+++ Data shown

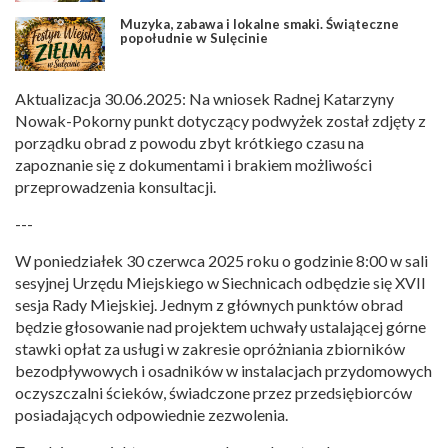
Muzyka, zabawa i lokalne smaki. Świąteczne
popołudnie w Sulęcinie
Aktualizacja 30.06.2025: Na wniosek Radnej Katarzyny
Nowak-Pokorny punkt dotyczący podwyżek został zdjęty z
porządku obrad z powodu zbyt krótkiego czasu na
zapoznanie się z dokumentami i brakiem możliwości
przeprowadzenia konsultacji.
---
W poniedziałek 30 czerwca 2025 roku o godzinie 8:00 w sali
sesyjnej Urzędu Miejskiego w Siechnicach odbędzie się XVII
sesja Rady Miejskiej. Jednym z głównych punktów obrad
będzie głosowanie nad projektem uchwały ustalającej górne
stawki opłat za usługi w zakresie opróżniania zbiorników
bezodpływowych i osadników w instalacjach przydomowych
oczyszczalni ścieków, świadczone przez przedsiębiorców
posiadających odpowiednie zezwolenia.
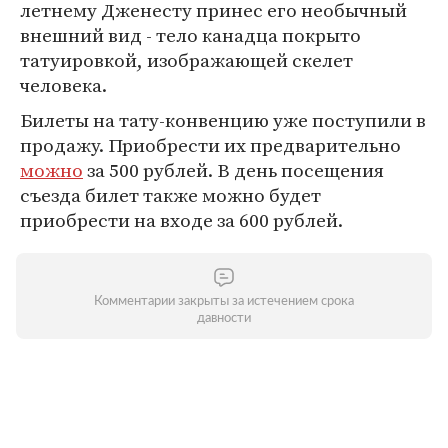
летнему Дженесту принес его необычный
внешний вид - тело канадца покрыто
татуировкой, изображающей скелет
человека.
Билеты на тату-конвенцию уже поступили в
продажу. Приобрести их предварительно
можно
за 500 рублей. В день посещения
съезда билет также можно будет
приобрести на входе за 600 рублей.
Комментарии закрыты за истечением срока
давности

++++++

▶ _Aim of the task_
Copy out every line in the records where the word "можно" is found.

▶ _Output of the task_
можно
съезда билет также можно будет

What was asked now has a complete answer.